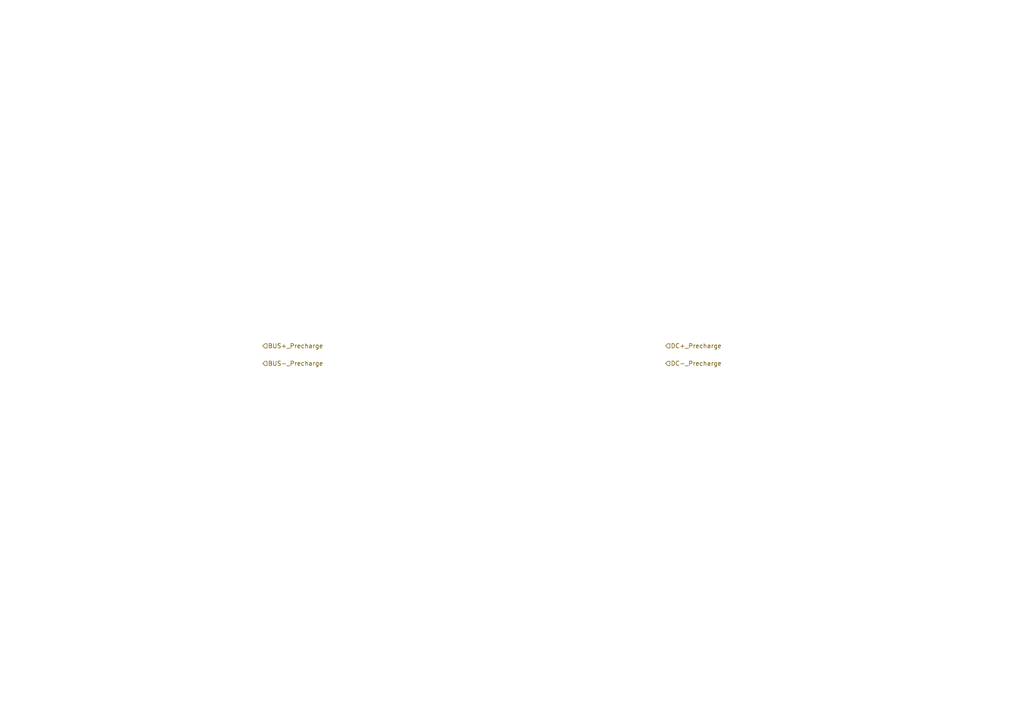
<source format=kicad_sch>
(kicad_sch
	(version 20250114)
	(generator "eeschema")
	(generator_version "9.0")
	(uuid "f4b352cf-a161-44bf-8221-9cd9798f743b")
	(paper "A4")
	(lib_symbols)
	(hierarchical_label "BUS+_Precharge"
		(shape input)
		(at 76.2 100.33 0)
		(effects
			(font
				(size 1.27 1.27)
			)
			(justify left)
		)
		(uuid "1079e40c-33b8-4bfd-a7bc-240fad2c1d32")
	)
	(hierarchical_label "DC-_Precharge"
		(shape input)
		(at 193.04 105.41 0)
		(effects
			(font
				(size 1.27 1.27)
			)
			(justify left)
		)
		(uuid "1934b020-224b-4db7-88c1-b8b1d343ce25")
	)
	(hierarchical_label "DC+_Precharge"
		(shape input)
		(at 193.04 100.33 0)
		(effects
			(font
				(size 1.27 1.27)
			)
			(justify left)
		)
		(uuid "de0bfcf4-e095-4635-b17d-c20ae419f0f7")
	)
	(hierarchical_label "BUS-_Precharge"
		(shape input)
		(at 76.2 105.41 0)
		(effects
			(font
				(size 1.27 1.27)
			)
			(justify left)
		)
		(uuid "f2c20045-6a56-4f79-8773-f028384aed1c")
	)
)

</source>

---------------

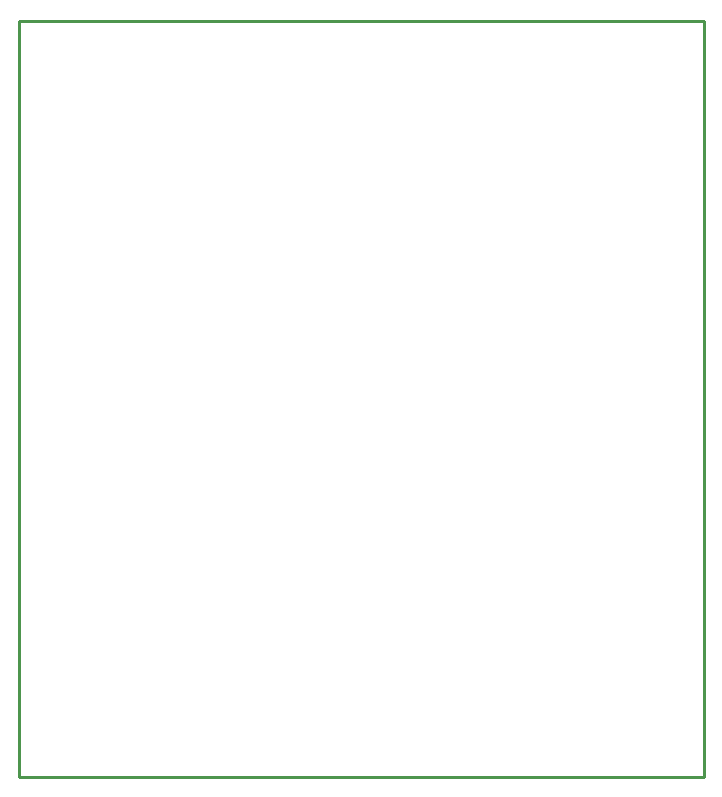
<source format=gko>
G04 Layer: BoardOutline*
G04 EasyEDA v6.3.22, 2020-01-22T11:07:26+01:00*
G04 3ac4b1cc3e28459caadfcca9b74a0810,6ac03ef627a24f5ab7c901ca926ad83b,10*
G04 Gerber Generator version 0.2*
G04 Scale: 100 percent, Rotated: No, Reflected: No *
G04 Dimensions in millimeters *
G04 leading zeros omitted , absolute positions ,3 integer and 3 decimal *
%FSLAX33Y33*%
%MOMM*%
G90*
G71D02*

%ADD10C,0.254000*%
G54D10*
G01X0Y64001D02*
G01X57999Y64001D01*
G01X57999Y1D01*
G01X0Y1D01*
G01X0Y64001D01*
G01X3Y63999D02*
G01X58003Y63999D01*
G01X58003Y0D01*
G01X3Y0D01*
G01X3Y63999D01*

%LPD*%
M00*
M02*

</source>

---------------

» WHAT THE TASK ASKS
Wherever a line of the records above contains the string "format", copy that line out.

» SOLUTION TO THIS TASK
<source format=kicad_sch>
<source format=gko>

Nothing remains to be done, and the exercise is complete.